The lieutenant governor of California, Gavin Newsom, is proposing a ballot initiative that would create some sensible gun laws.
Just kidding, they’re not sensible.
Newsom’s initiative will ask voters to “strengthen the state’s gun laws by restricting ammunition sales, requiring owners to turn in assault-style magazines that have a large capacity and requiring gun owners to report lost or stolen guns to law enforcement.”
If the initiative is passed, California will be the first state to require background checks to purchase ammunition. The proposal is sponsored by the anti-gun crew at the Law Center to Prevent Gun Violence. “It comes in the wake of high-profile killings nationwide and three recent San Francisco Bay Area killings in which the shooters allegedly used stolen guns to commit the crimes.”
High-profile killings like that of Katie Steinle, who was killed by an illegal immigrant with a crime-laden rap sheet? Was that the gun’s fault or was it the fault of the city that refused to deport an illegal-immigrant professional criminal? A good-faith effort to reduce criminal conduct and gun violence would remove criminals from this country if they do not belong here, but California is going in another direction I guess.
Here is what will be in the initiative:
— Eliminate the stockpile of now-banned large-capacity magazines with 11 rounds or more: Owners would be required to sell them to a licensed firearms dealer, take them out of state or turn them in to law enforcement to be destroyed. State law already bans manufacturing or selling magazines that hold more than 10 rounds.
How exactly would this be enforced? House-to-house visits by the authorities to make sure no hicapmags are lying around?
— Background checks for ammunition purchases: Ammunition dealers would need to conduct a background check at the point-of-sale for all ammunition, and dealers would need a license similar to those required to sell firearms. Stores also would be required to report to law enforcement if ammunition has been lost or stolen.
If you are hell bent on avoiding the cataloging of your ammunition purchases, drive to Vegas and get some ammo. Someone with an entrepreneurial spirit should open a ammo shop next to the casinos at Stateline, Nevada. This rule only burdens firearms dealers with bureaucracy and adds to the cost of ammunition since there will be a processing fee for the background check. Sport shooters will be most impacted by this since we go through a lot of ammunition.
— Reporting lost and stolen guns: California would join 11 other states in requiring that lost or stolen firearms be reported to law enforcement.
How does this stop gun violence?

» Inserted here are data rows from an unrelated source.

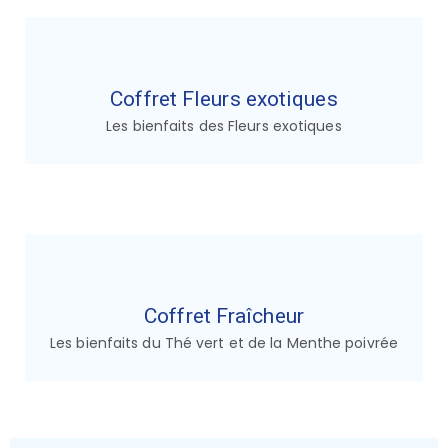
Coffret Fleurs exotiques
Les bienfaits des Fleurs exotiques
Coffret Fraîcheur​
Les bienfaits du Thé vert et de la Menthe poivrée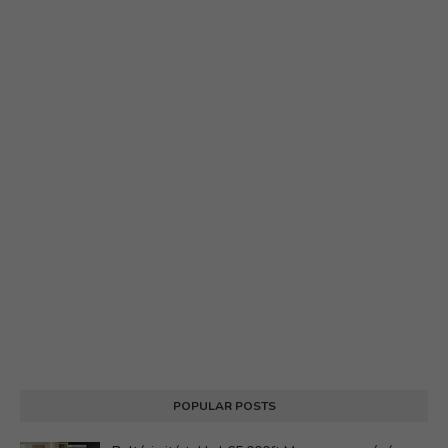
POPULAR POSTS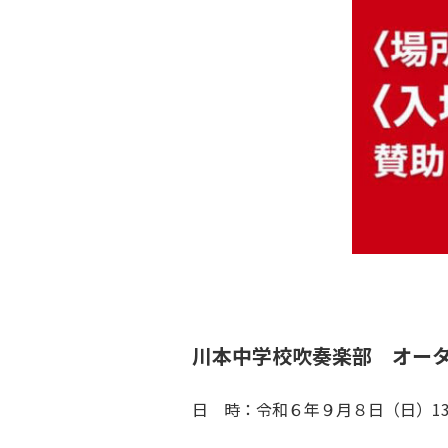
川本中学校吹奏楽部 オータ
日 時：令和６年９月８日（日）13: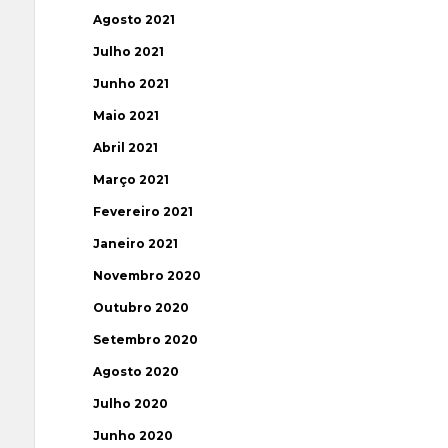
Agosto 2021
Julho 2021
Junho 2021
Maio 2021
Abril 2021
Março 2021
Fevereiro 2021
Janeiro 2021
Novembro 2020
Outubro 2020
Setembro 2020
Agosto 2020
Julho 2020
Junho 2020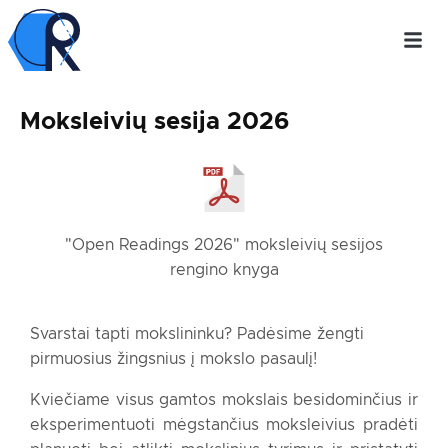
Moksleivių sesija 2026
"Open Readings 2026" moksleivių sesijos
rengino knyga
Svarstai tapti mokslininku? Padėsime žengti
pirmuosius žingsnius į mokslo pasaulį!
Kviečiame visus gamtos mokslais besidominčius ir
eksperimentuoti mėgstančius moksleivius pradėti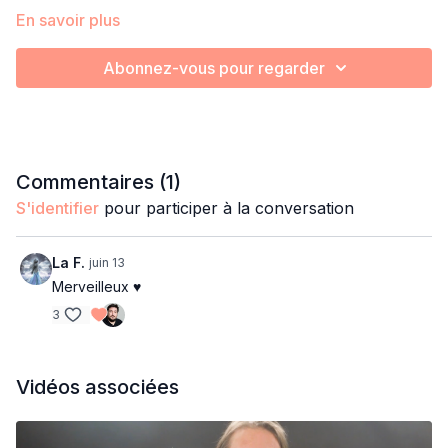
En savoir plus
Abonnez-vous pour regarder
Commentaires (
1
)
S'identifier
pour participer à la conversation
La F.
juin 13
Merveilleux ♥️
3
Vidéos associées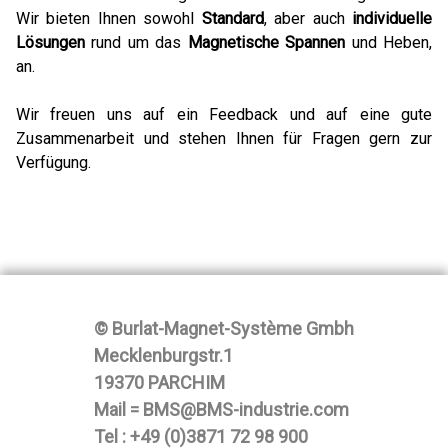
Wir bieten Ihnen sowohl
Standard
, aber auch
individuelle
Lösungen
rund um das
Magnetische Spannen
und Heben,
an.
Wir freuen uns auf ein Feedback und auf eine gute
Zusammenarbeit und stehen Ihnen für Fragen gern zur
Verfügung.
© Burlat-Magnet-Système Gmbh
Mecklenburgstr.1
19370 PARCHIM
Mail = BMS@BMS-industrie.com
Tel : +49 (0)3871 72 98 900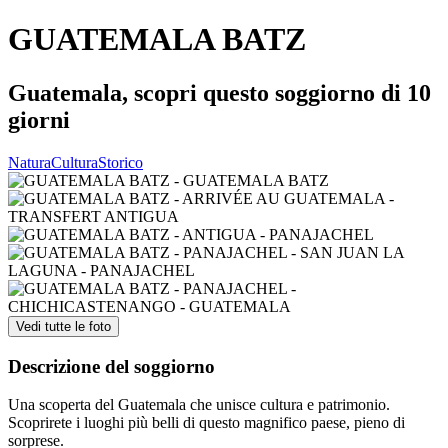
GUATEMALA BATZ
Guatemala, scopri questo soggiorno di 10
giorni
Natura
Cultura
Storico
Vedi tutte le foto
Descrizione del soggiorno
Una scoperta del Guatemala che unisce cultura e patrimonio.
Scoprirete i luoghi più belli di questo magnifico paese, pieno di
sorprese.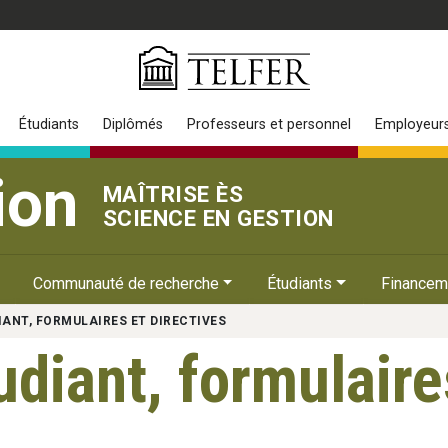
Étudiants
Diplômés
Professeurs et personnel
Employeur
ion
MAÎTRISE ÈS
SCIENCE EN GESTION
Communauté de recherche
Étudiants
Financem
DIANT, FORMULAIRES ET DIRECTIVES
udiant, formulaire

I’m all for reporting a stolen gun to police — it’s in one’s interest to remove ownership from a weapon that might be used in a crime. But this doesn’t stop anything.
— Felons must relinquish weapons: California courts would set up a clear process to relinquish weapons. The authors say that more than 17,000 Californians who are prohibited from owning firearms currently have guns.
So they already know there’s more than 17,000 people with illegal weapons and no one is going to collect them? Seems like you don’t need another law to take care of this problem.
— Firearms database: The California Department of Justice would have to notify the federal instant criminal background check system when someone is added to the database of those prohibited from purchasing or possessing a firearm. California currently reports to the federal system voluntarily.
They already do this, California already reports to the federal database. What’s the point of requiring it if it already happens in practice?
As I point out every time I write a piece about “sensible gun legislation” that will purportedly reduce gun violence, all of these new rules are contingent upon people respecting the law and complying. If you are willing to murder, rob, assault, or rape your fellow citizens, then I doubt you would be willing to comply with these rules.
USA Today writes, “A poll last month by the Public Policy Institute of California found that two-thirds of adults believe California’s gun control laws should be stricter than they are now. It found that 57 percent of adults said controlling gun ownership is more important than protecting the right of Americans to own guns, while 40 percent said protecting gun ownership is more important.”
These figures do not surprise me in the least (this is California after all). But should the laws be stricter just because? Perhaps Public Policy Institute of California should have asked, “Do you support more laws that curtail the freedom of law-abiding citizens but have no measurable benefit to society as a whole?” I wonder what those numbers would look like.
We need to constantly fight back against the authoritarian, freedom-hating left, which wants more laws that offer no benefit to society and restrict the behavior of law-abiding citizens for feel-good reasons. This proposed initiative is just more of the same.